I've always found it amusing that somehow custom silicon makes economic sense in the absolute cheapest products.
You look inside a child's toy? A musical greeting card? A remote control? A $5 multimeter? ASIC. Often in the form of a black epoxy blob 'chip on board'.
You look inside a $30,000 industrial robot arm? No no no, we couldn't possibly afford custom silicon, FPGAs are the only option.
First of all the epoxy blob may well contain a mostly off-the-shelf SOC, maybe lightly customized (mask programmed ROM, choice of peripherals). Not a full custom design.
Second, volume! If you're going to make a million of something, the NRE of a relatively low-tech chip isn't so bad.
Also, FPGAs can be reprogrammed in the field if necessary.
Volume dominates here for the same reasons a standard sized screw / bolt will be used anywhere possible. (If even needed at all, the analogy falls apart for seam welded plastics.)
The toys are also designed as make once and trash, since that's their sales model. The environmental costs of the resources aren't correctly factored in to the overall price. That super expensive robot arm is a tool that needs to work, it's economic value is in continued production. Modular components that can be replaced are more valued here to make warranty repairs and out of warranty field service possible. The customers literally demand and pay for that functionality.

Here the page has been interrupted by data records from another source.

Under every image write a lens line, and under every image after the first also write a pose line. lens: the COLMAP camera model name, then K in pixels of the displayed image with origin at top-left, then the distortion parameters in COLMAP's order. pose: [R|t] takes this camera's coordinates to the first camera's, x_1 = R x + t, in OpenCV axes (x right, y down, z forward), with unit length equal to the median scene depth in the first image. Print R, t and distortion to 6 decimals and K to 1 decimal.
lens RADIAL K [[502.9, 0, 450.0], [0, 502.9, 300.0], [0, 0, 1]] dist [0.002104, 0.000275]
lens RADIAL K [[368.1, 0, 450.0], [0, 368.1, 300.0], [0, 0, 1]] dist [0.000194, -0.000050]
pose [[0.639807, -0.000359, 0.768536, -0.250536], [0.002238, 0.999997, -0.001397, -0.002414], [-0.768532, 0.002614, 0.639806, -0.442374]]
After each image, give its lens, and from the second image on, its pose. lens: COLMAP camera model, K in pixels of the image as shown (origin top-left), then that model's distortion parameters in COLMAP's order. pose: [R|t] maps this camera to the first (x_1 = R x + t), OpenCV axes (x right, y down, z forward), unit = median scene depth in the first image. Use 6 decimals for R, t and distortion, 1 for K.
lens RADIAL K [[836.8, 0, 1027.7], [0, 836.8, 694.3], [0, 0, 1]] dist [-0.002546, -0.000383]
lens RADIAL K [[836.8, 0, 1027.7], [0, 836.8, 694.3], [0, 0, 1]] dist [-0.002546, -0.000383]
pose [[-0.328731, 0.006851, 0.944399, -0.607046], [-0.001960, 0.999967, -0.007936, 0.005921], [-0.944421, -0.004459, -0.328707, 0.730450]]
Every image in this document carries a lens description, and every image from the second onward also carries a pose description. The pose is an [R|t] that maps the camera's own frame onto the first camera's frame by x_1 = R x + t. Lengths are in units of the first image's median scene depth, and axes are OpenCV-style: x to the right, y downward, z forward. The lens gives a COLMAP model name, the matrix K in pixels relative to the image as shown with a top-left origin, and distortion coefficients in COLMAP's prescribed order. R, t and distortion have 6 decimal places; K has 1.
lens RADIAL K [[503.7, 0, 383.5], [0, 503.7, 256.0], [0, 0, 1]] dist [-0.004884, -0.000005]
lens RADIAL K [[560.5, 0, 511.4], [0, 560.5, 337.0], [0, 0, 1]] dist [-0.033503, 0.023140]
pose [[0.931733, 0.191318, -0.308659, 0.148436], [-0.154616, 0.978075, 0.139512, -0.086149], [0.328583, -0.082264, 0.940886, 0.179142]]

The robot arm isn't running off a battery and most of them are large enough that board size isn't a constraint, so why add the complexity of custom silicon if it isn't needed? Using off-the-shelf FPGAs also makes repairs easier.
The context here was making 1000 chips. Custom. You amortize (decide whether it's worth it) based on the 1000 chips.
So yeah, if you are going to churn out a million greeting cards, you might do a very simple and relatively inexpensive custom design (say not very many standard cells plain logic plus ROM of the exact size you need, slow, on a conservative node), and get a million slightly smaller custom chips and come ahead.
If you are going to ship a thousand robot arms. You might need a high performance chip costly to design - and would only amortize that design cost over 1400 chips. So no, you may or may not be able to afford that design, that's not the issue. The issue is that it's not worth it. If it's an expensive military robot arm that launches missiles, you stuff 4-5 FPGAs in there. If it's a cheap robot arm, you stuff a Raspberry Pi in there. Either way, no custom chip for you and it's not a question of "couldn't possibly afford custom silicon".
That's a tall order - off the shelf is rarely very expensive for the functionality you get (that is, compared to design cost.)
And that's not necessary. If you could get a chip much more expensive but with specific advantages, you'd already have a business. See FPGAs.